Business Outlook for 2026
-
G-Resources enters 2026 from a strong capital position but is adopting a more prudent and conservative stance due to heightened geopolitical tensions, particularly the conflict in the Middle East.
-
The Company is focused on:
- Expanding IPO margin financing, securities trading, and placing business, with digital and offline marketing initiatives to broaden its retail client base.
- Forming partnerships with small-to-medium brokers to leverage their retail networks.
- Enhancing risk management amid volatile markets.
- Targeting premium institutional clients with comprehensive financial solutions.
- Growing the money lending business with a focus on stringent credit assessments and exploring new markets, including overseas lending and syndicated deals with banks.
-
The principal investment business will remain conservative, prioritizing capital preservation and ongoing portfolio review in light of global uncertainties. Incremental investments will only be made if they align with strict risk parameters and offer strong return potential.
-
The Group will continue to pursue geographic diversification and high-quality real estate acquisitions, with a disciplined approach to leverage and capital allocation.
Other Notable Shareholder Information
-
No material acquisitions or disposals of subsidiaries, associates, or joint ventures were made during the year.
-
As at 31 December 2025, no directors or executive officers had interests in the Company’s securities.
-
No equity-linked agreements or competing business interests involving directors were reported.
-
The Company’s five largest customers accounted for 48.6% of total revenue, with the largest at 18.1%. This customer concentration could be a key risk factor.
-
The Group is not aware of any material non-compliance with laws and regulations.
-
Dividend policy is flexible; there is no fixed payout ratio, and decisions are made based on profitability, working capital needs, future strategies, and prevailing market conditions.

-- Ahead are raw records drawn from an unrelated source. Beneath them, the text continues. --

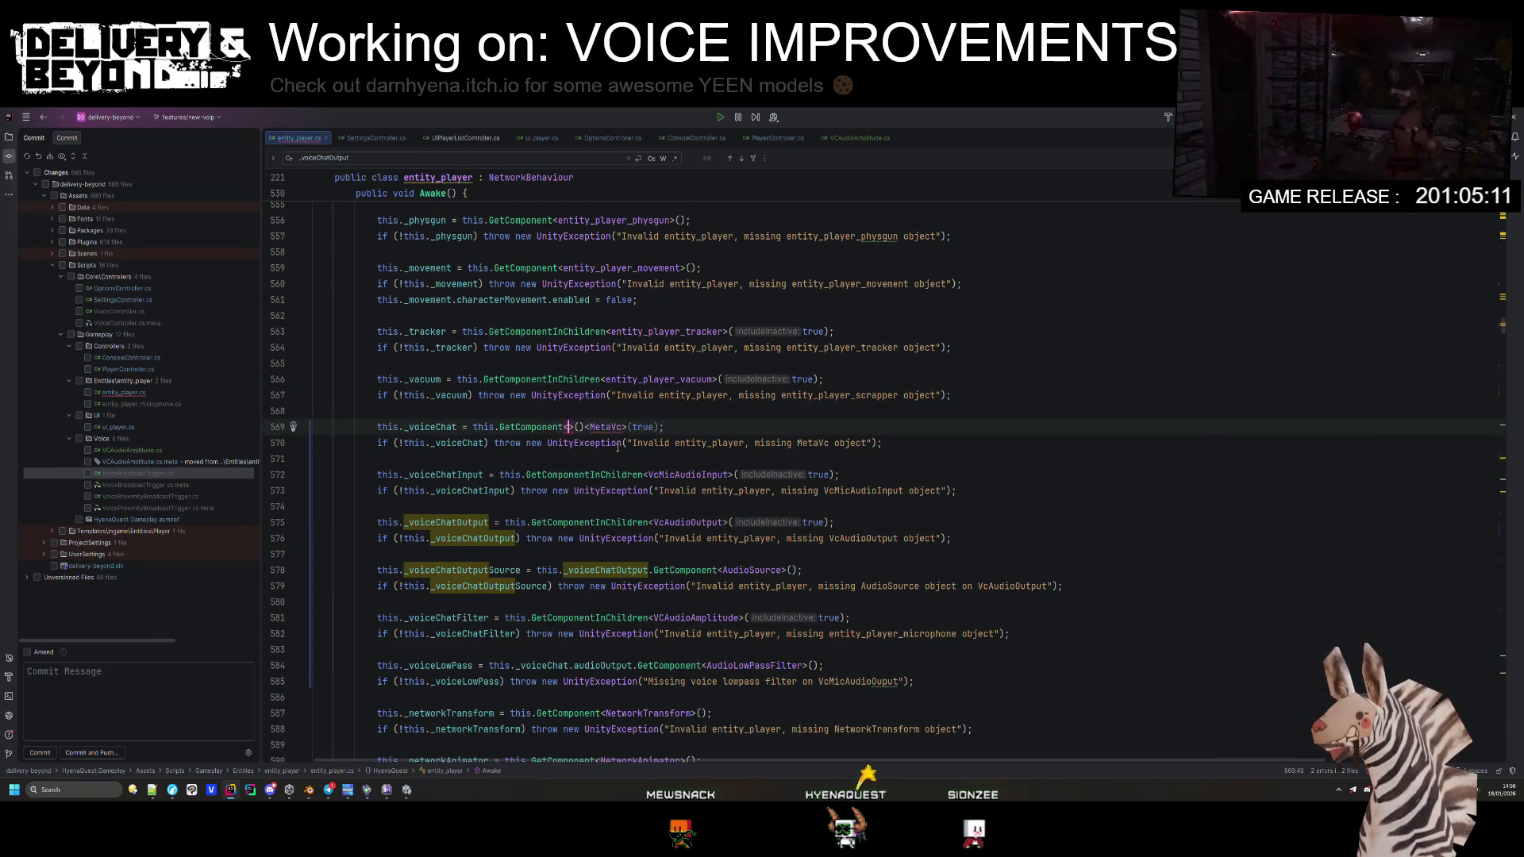
key("BackSpace")
key("Up")
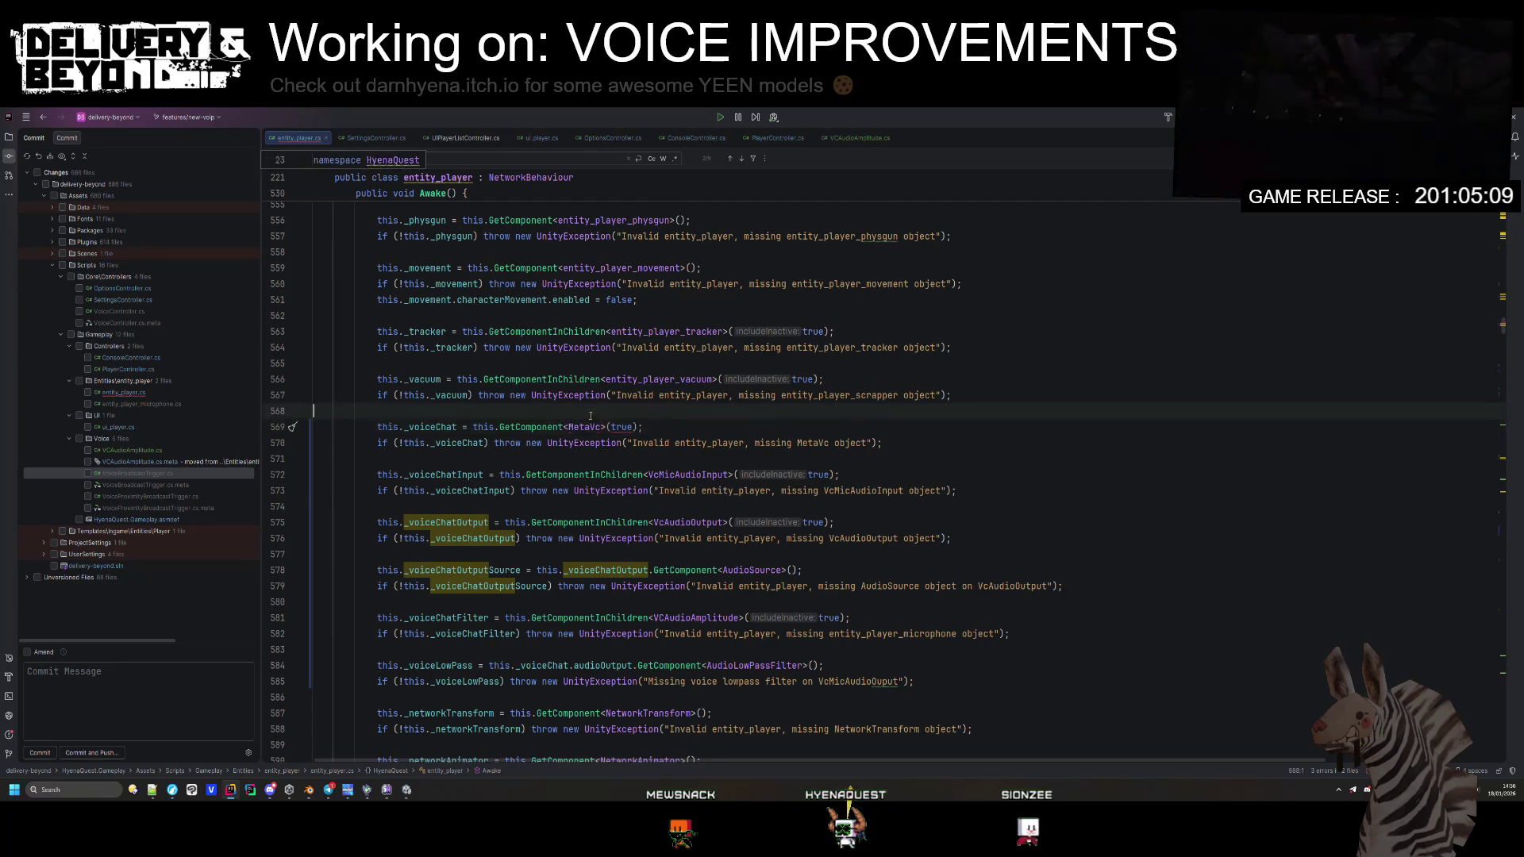
scroll(580, 466, "up", 2)
double_click(622, 522)
key("Delete")
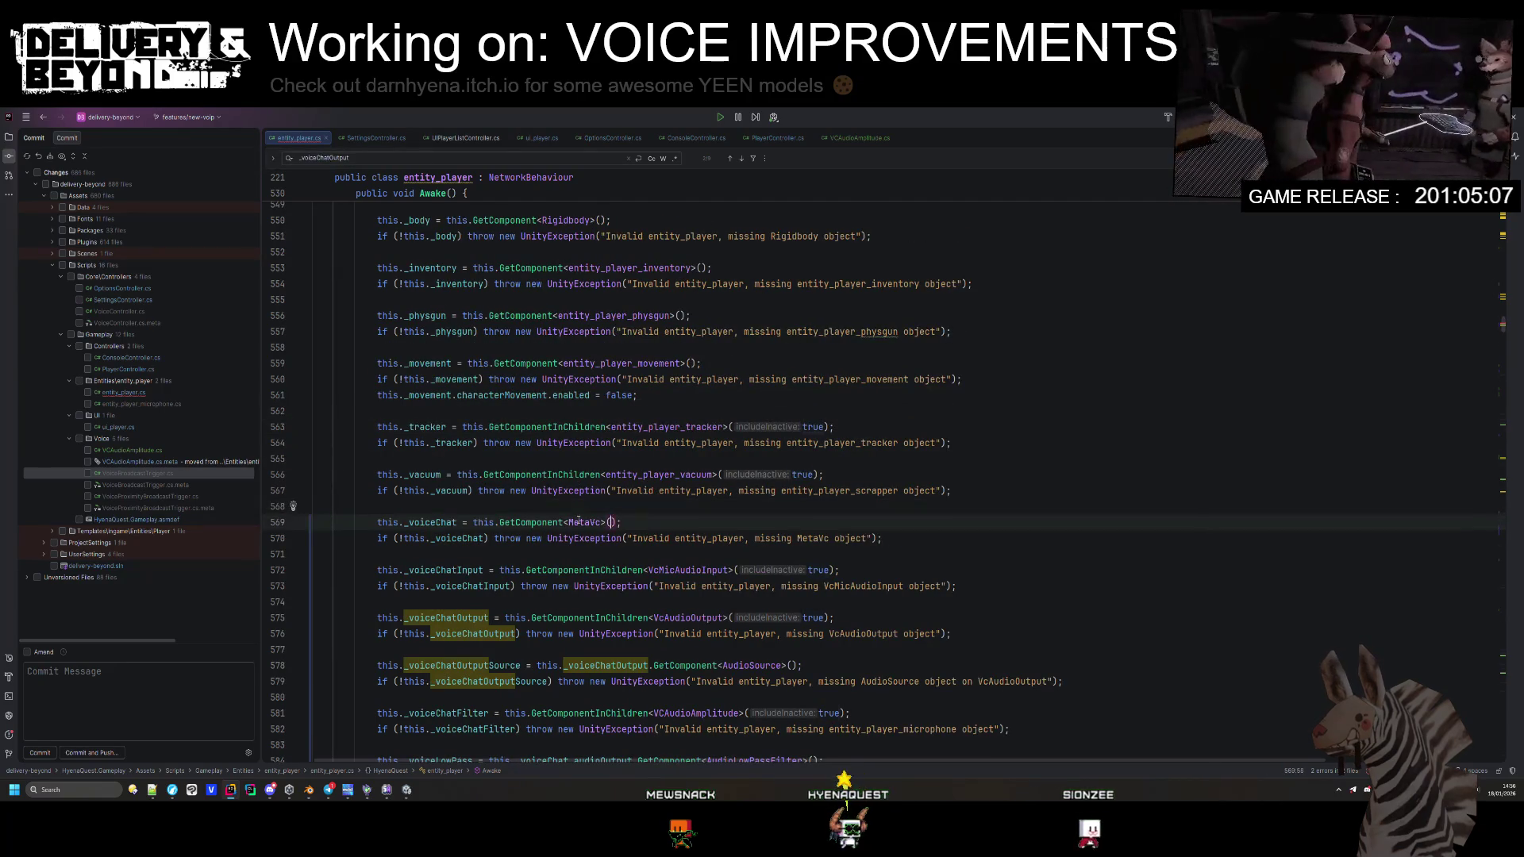
Step: Replace GetComponentInChildren with GetComponent in the VcMicAudioInput lookup
double_click(538, 523)
key("ctrl+c")
double_click(624, 570)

Potential Share Price Movers for Investors
-
Doubling of net profit and a 50% dividend increase are expected to be positively received by the market, supporting the investment case for G-Resources.
-
Significant reliance on fair value gains in the investment portfolio means that future earnings could be highly volatile and sensitive to market conditions.
-
The Group’s customer concentration risk and exposure to global macroeconomic and geopolitical risks are important considerations for investors.
-
Any sharp downturn in global equity or fixed income markets, or further declines in Hong Kong commercial property values, could materially impact future profitability and share value.
Disclaimer
This article is for informational purposes only and does not constitute investment advice. Investors should conduct their own due diligence and consult with professional advisors before making any investment decisions. G-Resources Group Limited’s performance is subject to market risks, regulatory changes, and other uncertainties as detailed above. Past performance is not indicative of future results.